**How to complete this task**
Count the rows below that contain the string "الجهد", matching case exactly, and reply with the number alone.

Dataset entries
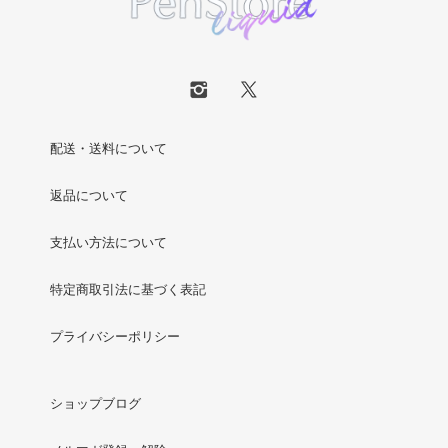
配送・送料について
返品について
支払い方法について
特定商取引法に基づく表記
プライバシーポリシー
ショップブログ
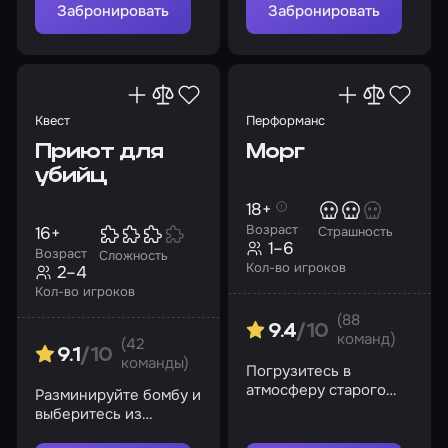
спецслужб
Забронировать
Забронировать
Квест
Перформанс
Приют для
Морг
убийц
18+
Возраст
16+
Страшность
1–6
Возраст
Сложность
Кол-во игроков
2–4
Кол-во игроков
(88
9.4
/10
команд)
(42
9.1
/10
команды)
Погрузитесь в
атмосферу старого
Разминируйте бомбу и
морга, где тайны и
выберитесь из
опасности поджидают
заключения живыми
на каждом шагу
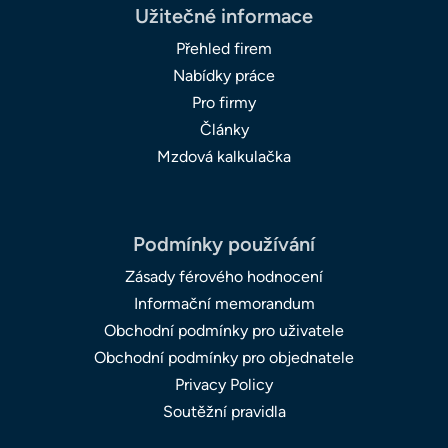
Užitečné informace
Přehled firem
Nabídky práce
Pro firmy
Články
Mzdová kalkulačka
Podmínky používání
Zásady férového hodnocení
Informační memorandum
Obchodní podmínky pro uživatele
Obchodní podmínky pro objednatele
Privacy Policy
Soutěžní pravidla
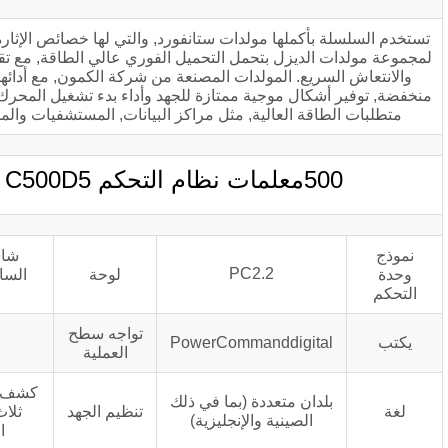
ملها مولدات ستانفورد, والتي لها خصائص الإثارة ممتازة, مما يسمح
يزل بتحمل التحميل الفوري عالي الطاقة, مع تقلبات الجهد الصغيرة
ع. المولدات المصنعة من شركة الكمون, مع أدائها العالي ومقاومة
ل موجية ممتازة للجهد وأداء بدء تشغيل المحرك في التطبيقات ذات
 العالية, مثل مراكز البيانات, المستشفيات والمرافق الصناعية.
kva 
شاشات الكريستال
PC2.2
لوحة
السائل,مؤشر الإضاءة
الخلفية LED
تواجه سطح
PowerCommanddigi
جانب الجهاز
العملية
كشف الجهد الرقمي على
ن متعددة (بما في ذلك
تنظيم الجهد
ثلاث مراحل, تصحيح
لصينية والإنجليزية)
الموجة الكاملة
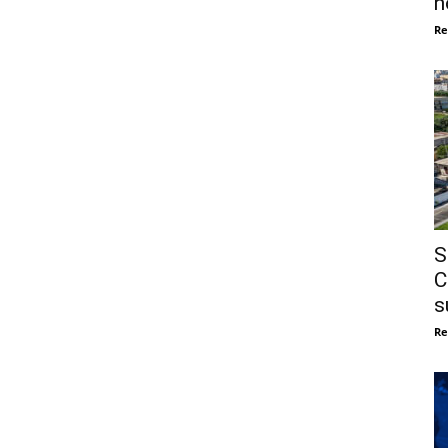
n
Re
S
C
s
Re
* * *
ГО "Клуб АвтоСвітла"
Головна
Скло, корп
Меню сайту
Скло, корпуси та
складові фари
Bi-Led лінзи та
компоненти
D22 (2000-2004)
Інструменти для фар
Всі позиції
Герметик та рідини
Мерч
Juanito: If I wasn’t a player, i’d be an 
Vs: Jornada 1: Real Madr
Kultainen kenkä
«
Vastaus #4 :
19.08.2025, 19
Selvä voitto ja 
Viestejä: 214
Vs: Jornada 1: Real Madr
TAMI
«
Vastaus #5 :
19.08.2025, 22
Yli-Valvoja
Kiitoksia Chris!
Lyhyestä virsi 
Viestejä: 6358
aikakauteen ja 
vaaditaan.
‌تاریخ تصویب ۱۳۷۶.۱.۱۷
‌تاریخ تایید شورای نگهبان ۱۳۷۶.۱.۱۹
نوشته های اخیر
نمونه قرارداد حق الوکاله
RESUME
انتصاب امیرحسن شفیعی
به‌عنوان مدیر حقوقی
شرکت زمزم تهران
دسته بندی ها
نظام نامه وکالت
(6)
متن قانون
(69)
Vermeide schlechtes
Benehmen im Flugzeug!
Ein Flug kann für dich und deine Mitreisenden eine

**Answer area**
3